--- START RECORDS SUPPLIED ---

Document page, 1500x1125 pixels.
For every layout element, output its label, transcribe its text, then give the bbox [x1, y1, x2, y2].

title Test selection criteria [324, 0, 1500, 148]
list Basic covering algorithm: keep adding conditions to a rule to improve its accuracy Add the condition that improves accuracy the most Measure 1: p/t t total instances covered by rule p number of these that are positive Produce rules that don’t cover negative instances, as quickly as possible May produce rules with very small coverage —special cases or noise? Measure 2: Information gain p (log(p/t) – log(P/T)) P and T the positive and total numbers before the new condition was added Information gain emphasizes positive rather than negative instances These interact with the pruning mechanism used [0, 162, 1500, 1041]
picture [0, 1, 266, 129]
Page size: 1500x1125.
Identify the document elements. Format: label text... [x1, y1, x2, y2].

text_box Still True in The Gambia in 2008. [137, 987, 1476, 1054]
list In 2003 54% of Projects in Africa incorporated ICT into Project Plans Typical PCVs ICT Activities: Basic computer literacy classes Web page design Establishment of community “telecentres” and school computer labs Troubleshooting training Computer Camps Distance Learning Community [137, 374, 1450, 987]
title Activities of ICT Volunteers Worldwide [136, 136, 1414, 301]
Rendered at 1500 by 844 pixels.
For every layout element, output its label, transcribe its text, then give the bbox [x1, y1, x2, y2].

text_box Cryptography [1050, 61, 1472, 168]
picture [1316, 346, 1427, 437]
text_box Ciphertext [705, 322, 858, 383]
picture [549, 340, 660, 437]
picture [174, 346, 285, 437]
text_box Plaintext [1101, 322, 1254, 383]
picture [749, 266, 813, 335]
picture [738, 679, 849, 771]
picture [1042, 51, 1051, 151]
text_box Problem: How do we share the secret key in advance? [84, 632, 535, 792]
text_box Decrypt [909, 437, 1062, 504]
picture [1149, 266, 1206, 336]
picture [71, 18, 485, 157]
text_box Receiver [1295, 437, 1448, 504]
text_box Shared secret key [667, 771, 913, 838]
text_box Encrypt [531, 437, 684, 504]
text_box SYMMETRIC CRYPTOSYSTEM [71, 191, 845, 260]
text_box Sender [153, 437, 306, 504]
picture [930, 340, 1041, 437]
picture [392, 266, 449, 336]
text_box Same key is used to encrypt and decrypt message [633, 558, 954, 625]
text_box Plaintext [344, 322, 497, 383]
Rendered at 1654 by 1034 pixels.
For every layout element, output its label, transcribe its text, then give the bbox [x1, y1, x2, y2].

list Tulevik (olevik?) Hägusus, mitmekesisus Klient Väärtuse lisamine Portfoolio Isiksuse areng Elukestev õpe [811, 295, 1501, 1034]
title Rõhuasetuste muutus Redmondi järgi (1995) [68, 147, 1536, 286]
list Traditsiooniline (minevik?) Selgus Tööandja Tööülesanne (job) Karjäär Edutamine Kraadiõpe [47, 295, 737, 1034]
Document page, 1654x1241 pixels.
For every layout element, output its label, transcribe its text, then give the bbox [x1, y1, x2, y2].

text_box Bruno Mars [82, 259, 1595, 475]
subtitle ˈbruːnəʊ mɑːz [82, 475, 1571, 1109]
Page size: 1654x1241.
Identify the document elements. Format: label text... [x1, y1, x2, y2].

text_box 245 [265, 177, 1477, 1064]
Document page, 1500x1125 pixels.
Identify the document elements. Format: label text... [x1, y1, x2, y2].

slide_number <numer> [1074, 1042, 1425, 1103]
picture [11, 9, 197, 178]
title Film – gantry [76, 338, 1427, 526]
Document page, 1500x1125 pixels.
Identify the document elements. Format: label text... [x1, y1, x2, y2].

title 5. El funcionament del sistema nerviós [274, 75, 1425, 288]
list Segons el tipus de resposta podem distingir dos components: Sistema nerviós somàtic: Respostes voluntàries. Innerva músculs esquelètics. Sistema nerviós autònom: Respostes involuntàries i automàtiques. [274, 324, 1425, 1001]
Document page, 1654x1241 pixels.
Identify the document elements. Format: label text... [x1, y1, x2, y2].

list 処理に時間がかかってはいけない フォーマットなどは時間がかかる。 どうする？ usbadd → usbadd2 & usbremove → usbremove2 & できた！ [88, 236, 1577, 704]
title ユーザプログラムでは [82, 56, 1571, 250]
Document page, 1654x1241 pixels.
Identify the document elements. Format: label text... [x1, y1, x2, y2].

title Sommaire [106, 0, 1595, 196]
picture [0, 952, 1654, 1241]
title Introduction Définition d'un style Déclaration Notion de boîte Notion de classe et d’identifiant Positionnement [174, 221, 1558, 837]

--- END RECORDS SUPPLIED ---

## [WHAT TO WORK ON]
Reproduce every line of the entries above verbatim, keeping their original order.

## [OUTPUT BELOW]
Document page, 1500x1125 pixels.
For every layout element, output its label, transcribe its text, then give the bbox [x1, y1, x2, y2].

title Test selection criteria [324, 0, 1500, 148]
list Basic covering algorithm: keep adding conditions to a rule to improve its accuracy Add the condition that improves accuracy the most Measure 1: p/t t total instances covered by rule p number of these that are positive Produce rules that don’t cover negative instances, as quickly as possible May produce rules with very small coverage —special cases or noise? Measure 2: Information gain p (log(p/t) – log(P/T)) P and T the positive and total numbers before the new condition was added Information gain emphasizes positive rather than negative instances These interact with the pruning mechanism used [0, 162, 1500, 1041]
picture [0, 1, 266, 129]
Page size: 1500x1125.
Identify the document elements. Format: label text... [x1, y1, x2, y2].

text_box Still True in The Gambia in 2008. [137, 987, 1476, 1054]
list In 2003 54% of Projects in Africa incorporated ICT into Project Plans Typical PCVs ICT Activities: Basic computer literacy classes Web page design Establishment of community “telecentres” and school computer labs Troubleshooting training Computer Camps Distance Learning Community [137, 374, 1450, 987]
title Activities of ICT Volunteers Worldwide [136, 136, 1414, 301]
Rendered at 1500 by 844 pixels.
For every layout element, output its label, transcribe its text, then give the bbox [x1, y1, x2, y2].

text_box Cryptography [1050, 61, 1472, 168]
picture [1316, 346, 1427, 437]
text_box Ciphertext [705, 322, 858, 383]
picture [549, 340, 660, 437]
picture [174, 346, 285, 437]
text_box Plaintext [1101, 322, 1254, 383]
picture [749, 266, 813, 335]
picture [738, 679, 849, 771]
picture [1042, 51, 1051, 151]
text_box Problem: How do we share the secret key in advance? [84, 632, 535, 792]
text_box Decrypt [909, 437, 1062, 504]
picture [1149, 266, 1206, 336]
picture [71, 18, 485, 157]
text_box Receiver [1295, 437, 1448, 504]
text_box Shared secret key [667, 771, 913, 838]
text_box Encrypt [531, 437, 684, 504]
text_box SYMMETRIC CRYPTOSYSTEM [71, 191, 845, 260]
text_box Sender [153, 437, 306, 504]
picture [930, 340, 1041, 437]
picture [392, 266, 449, 336]
text_box Same key is used to encrypt and decrypt message [633, 558, 954, 625]
text_box Plaintext [344, 322, 497, 383]
Rendered at 1654 by 1034 pixels.
For every layout element, output its label, transcribe its text, then give the bbox [x1, y1, x2, y2].

list Tulevik (olevik?) Hägusus, mitmekesisus Klient Väärtuse lisamine Portfoolio Isiksuse areng Elukestev õpe [811, 295, 1501, 1034]
title Rõhuasetuste muutus Redmondi järgi (1995) [68, 147, 1536, 286]
list Traditsiooniline (minevik?) Selgus Tööandja Tööülesanne (job) Karjäär Edutamine Kraadiõpe [47, 295, 737, 1034]
Document page, 1654x1241 pixels.
For every layout element, output its label, transcribe its text, then give the bbox [x1, y1, x2, y2].

text_box Bruno Mars [82, 259, 1595, 475]
subtitle ˈbruːnəʊ mɑːz [82, 475, 1571, 1109]
Page size: 1654x1241.
Identify the document elements. Format: label text... [x1, y1, x2, y2].

text_box 245 [265, 177, 1477, 1064]
Document page, 1500x1125 pixels.
Identify the document elements. Format: label text... [x1, y1, x2, y2].

slide_number <numer> [1074, 1042, 1425, 1103]
picture [11, 9, 197, 178]
title Film – gantry [76, 338, 1427, 526]
Document page, 1500x1125 pixels.
Identify the document elements. Format: label text... [x1, y1, x2, y2].

title 5. El funcionament del sistema nerviós [274, 75, 1425, 288]
list Segons el tipus de resposta podem distingir dos components: Sistema nerviós somàtic: Respostes voluntàries. Innerva músculs esquelètics. Sistema nerviós autònom: Respostes involuntàries i automàtiques. [274, 324, 1425, 1001]
Document page, 1654x1241 pixels.
Identify the document elements. Format: label text... [x1, y1, x2, y2].

list 処理に時間がかかってはいけない フォーマットなどは時間がかかる。 どうする？ usbadd → usbadd2 & usbremove → usbremove2 & できた！ [88, 236, 1577, 704]
title ユーザプログラムでは [82, 56, 1571, 250]
Document page, 1654x1241 pixels.
Identify the document elements. Format: label text... [x1, y1, x2, y2].

title Sommaire [106, 0, 1595, 196]
picture [0, 952, 1654, 1241]
title Introduction Définition d'un style Déclaration Notion de boîte Notion de classe et d’identifiant Positionnement [174, 221, 1558, 837]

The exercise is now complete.